The current tomboy Debian package has incomplete .server file. (.desktop file is built in the first run, .server file is built from the wrong cache.) I thought it was a Debian specific problem until I found the lv.po entries and this intltool-merge code. I'm still not sure why Fedora (or even Ubuntu) has no such problem though. 
Comment 3 Changwoo Ryu 2008-10-09 09:27:43 UTC
OK. I read the Fedora's tomboy build log and I found why..  They are using -j4 make option for build. Three intltool-merge processes run in parallel so accidentally avoid using the wrong cache.

And Ubuntu package's .server file is also incomplete. But they seem to implement their own runtime translation mechanism for their translation only package.

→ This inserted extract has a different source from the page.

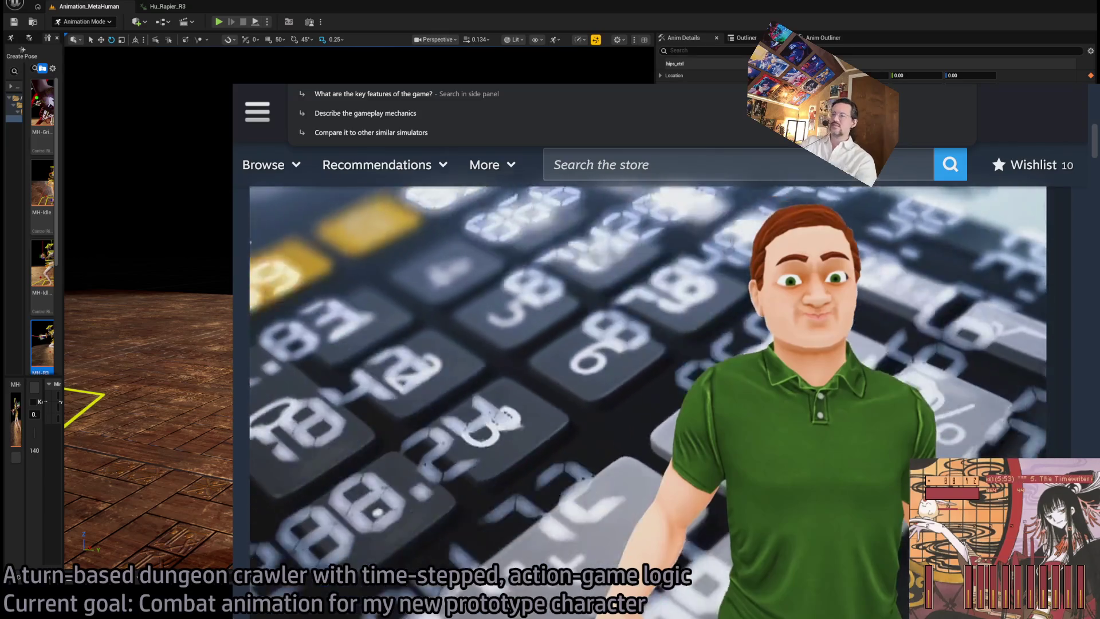
key(ctrl+0)
key(Escape)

<oaf_server ubuntu-gettext-domain="tomboy" iid="OAFIID:TomboyApplet_Factory" ...
Comment 4 Claude Paroz 2008-10-09 09:46:53 UTC
IMHO this is a bug in the lv.po. Such control chars shouldn't be in the msgstr in the first place. Maybe check with the Last translator...
Comment 5 Rodney Dawes 2008-10-09 14:41:30 UTC
I agree with Claude here. The gettext documentation says to avoid control characters like this. See http://www.gnu.org/software/automake/manual/gettext/Preparing-Strings.html for reference.
Comment 6 Changwoo Ryu 2008-10-09 15:06:53 UTC
Then how about exit with an error when there is such a control character, instead of generating wrong files silently?

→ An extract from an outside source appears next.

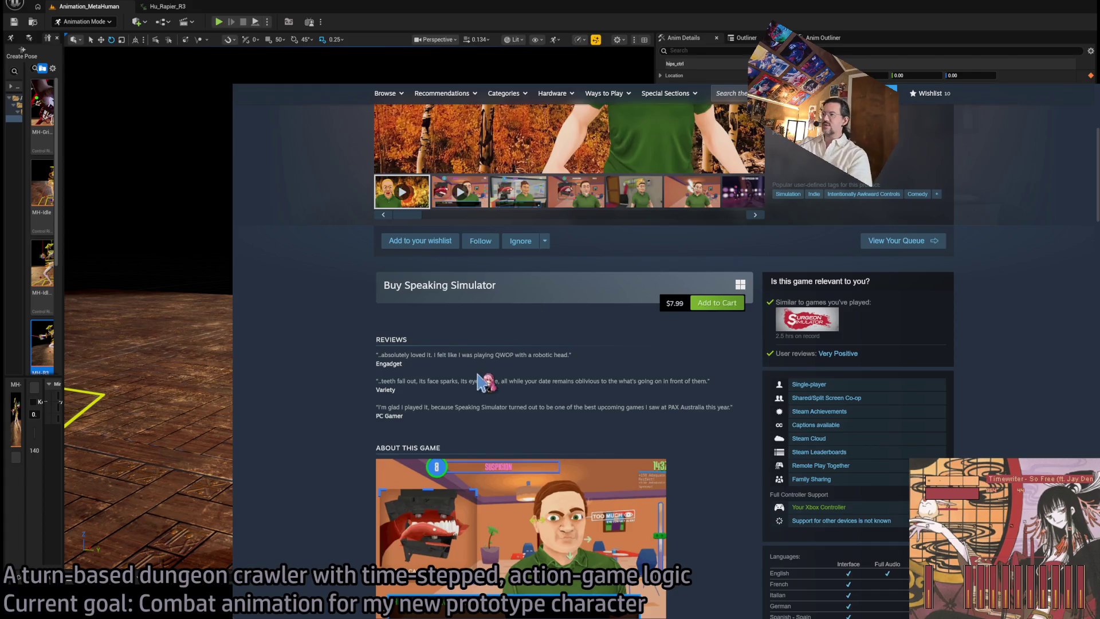
key(ctrl+Tab)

Comment 7 André Klapper 2008-10-16 14:53:53 UTC
CC'ing Raivis who was te last Latvian translator - please take a look at this!
Comment 8 Raivis Dejus 2008-10-17 06:09:01 UTC
I removed control characters from Latvian lv.po. It should be ok now.
Comment 9 Danilo Segan 2009-04-11 01:41:04 UTC
This is definitely not a bug. GNU gettext uses such characters internally, yet silently produces bad PO files if you try to compile them (i.e. try with \0 or \2, which is, if I am not misremembering, used for msgctxt separation in MO files: you'll get broken MO files as well).
Comment 10 Changwoo Ryu 2009-04-11 09:20:19 UTC
MO file with \0 or \2 does not break other translated messages. But in this case, a single \1 character broke all languages' intltool-merge based translations silently.

It's not intltool's fault, but a simple check by intltool can prevent it.